Social media is also pointing out the list’s inconsistencies. Catholicism is now listed under a single designation under Christianity without similar distinctions of their denominations. Atheists will now be grouped under “Agnostic” — despite each category representing very different beliefs. Jehovah’s Witnesses are categorized under Christianity, while the Church of Jesus Christ of Latter Day Saints (Mormons) isn’t. All of Judiasm is under a single category. And it’s odd to see Quaker listed so prominently as their doctrine is famously nonviolent and anti-war.


Who put Hegseth in charge of determining what was a religion and what wasn't one?  Whomever did that might need to explain to the Mormons how the US government has now declared them a non-religion.  And it hasn't gone unnoticed.  Alexander Willis (RAW STORY) notes:


Sen. John Curtis (R-UT) lashed out Saturday at Defense Secretary Pete Hegseth’s office over a “significant change” it instituted regarding the classifications of religions, one he argued was “unacceptable” and that he was actively working to correct.

This week, the Department of Defense announced that it had significantly reduced the number of recognized religions within the agency, down from more than 200 to 31. The change, according to Sean Parnell, Hegseth’s assistant for public affairs, was to allow “religious support personnel" to better provide "spiritual care to our warfighters.”

The issue, Curtis claimed, was that in whittling down the number of recognized religions, Hegseth’s office had declared the Church of Jesus Christ of Latter-day Saints – commonly referred to as the Mormon Church – to not be a Christian religion.

“Latter-day Saints are among the most patriotic, service-oriented individuals in our country.

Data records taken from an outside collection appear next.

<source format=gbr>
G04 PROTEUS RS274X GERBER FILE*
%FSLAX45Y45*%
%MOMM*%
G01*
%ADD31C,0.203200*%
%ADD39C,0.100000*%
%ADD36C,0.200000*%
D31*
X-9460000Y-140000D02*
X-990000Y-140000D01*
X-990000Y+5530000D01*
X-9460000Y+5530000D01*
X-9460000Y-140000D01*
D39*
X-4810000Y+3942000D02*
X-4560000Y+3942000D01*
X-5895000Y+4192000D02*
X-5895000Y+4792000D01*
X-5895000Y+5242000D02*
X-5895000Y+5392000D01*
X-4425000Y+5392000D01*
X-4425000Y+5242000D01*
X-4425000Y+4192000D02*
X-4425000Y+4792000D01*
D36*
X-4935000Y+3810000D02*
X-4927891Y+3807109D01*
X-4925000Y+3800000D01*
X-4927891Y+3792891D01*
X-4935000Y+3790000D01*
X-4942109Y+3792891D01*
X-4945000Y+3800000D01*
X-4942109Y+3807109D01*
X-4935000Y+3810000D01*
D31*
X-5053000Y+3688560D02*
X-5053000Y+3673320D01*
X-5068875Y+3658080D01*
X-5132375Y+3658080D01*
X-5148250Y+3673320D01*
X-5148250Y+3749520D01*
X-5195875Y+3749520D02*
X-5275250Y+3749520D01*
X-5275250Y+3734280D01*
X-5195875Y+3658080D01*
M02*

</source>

They are also unequivocally Christian – just look at who is in the name of the Church,” Curtis said in a statement published on social media Saturday. “It is unacceptable for a government entity to characterize a faith in a manner that contradicts the religion’s own foundational tenets. I am working now to ensure a correction is made.”

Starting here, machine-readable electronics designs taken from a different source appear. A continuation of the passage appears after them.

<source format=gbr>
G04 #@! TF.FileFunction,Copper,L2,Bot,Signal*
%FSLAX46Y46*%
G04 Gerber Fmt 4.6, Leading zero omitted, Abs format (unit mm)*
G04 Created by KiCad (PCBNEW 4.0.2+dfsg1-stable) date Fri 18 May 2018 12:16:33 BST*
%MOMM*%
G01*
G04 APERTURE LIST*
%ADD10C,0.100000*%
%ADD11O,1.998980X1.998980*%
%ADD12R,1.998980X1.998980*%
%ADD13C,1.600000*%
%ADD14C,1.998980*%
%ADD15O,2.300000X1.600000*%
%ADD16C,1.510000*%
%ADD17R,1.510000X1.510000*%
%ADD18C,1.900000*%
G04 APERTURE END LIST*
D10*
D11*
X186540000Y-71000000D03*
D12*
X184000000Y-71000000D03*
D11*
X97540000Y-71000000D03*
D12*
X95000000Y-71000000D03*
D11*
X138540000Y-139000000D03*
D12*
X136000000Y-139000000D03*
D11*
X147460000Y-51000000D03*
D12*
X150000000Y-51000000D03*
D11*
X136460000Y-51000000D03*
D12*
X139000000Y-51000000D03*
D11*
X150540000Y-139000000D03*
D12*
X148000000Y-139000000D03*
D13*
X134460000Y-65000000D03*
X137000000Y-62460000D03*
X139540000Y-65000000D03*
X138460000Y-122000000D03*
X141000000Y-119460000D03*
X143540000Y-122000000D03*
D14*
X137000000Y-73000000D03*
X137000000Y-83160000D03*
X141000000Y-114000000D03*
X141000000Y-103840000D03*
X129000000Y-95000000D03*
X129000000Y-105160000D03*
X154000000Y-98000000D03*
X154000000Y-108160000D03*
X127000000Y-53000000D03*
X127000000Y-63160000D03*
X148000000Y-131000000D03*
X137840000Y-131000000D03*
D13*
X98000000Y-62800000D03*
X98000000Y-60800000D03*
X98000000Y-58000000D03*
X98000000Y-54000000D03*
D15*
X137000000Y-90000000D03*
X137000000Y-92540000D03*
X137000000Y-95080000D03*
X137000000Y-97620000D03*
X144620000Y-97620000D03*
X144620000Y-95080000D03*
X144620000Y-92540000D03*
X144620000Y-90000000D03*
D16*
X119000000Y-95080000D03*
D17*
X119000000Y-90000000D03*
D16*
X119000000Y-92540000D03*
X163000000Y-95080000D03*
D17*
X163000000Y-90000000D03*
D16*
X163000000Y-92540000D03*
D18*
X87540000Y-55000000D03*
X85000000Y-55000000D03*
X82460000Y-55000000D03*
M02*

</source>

Let's wind down with this from Senator Ron Wyden's office:

Washington, D.C. — U.S. Senator Ron Wyden, D-Ore., called for Republican leaders to negotiate on real reforms to warrantless government surveillance, instead of insisting on repeating their failed effort to extend FISA Section 702 without a single meaningful reform. The Senate voted 47-52 early Friday morning against taking up a FISA extension bill.

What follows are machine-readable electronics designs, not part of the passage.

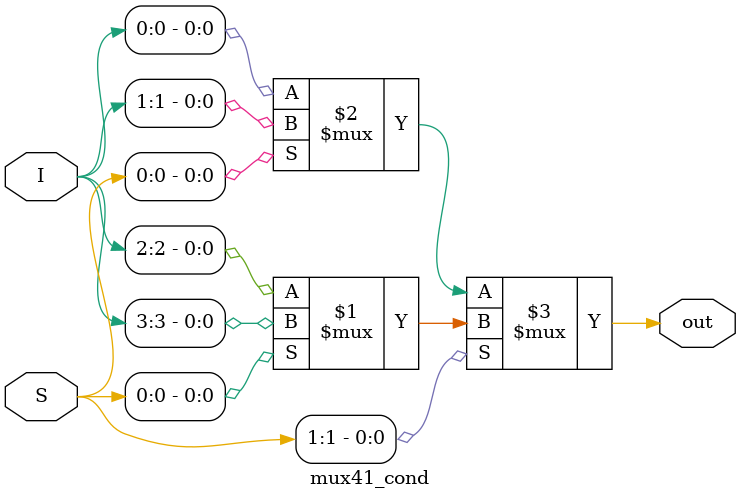
<source format=v>
module mux41_cond(input [3:0]I,
input [1:0]S,output out);
assign out=S[1]?(S[0]?I[3]:I[2]):(S[0]?I[1]:I[0]);
endmodule
</source>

“Americans aren’t going to stand for law-abiding people being spied on. There’s bipartisan agreement in Congress that the status quo isn’t good enough to protect Americans’ rights against abuse by the government,” Wyden said. “Bill Pulte’s appointment as acting Director of National Intelligence is a symptom of the larger problem: Warrantless FISA surveillance depends on a handful of government officials to choose not to misuse the most powerful spying apparatus the world has ever seen. Firing Pulte won’t solve the real problem. Americans are demanding real protections written into the law, not promises that the next guy will be trustworthy.

“Republican leaders have failed three times this year to pass a long-term extension of warrantless FISA surveillance without a single new meaningful protection. Instead of trying a fourth time, they should put real surveillance reforms on the table.” 

Wyden has authored bipartisan surveillance reform legislation to reform Section 702 of the Foreign Intelligence Surveillance Act, and has spent decades leading the fight against the expansion of unnecessary government surveillance.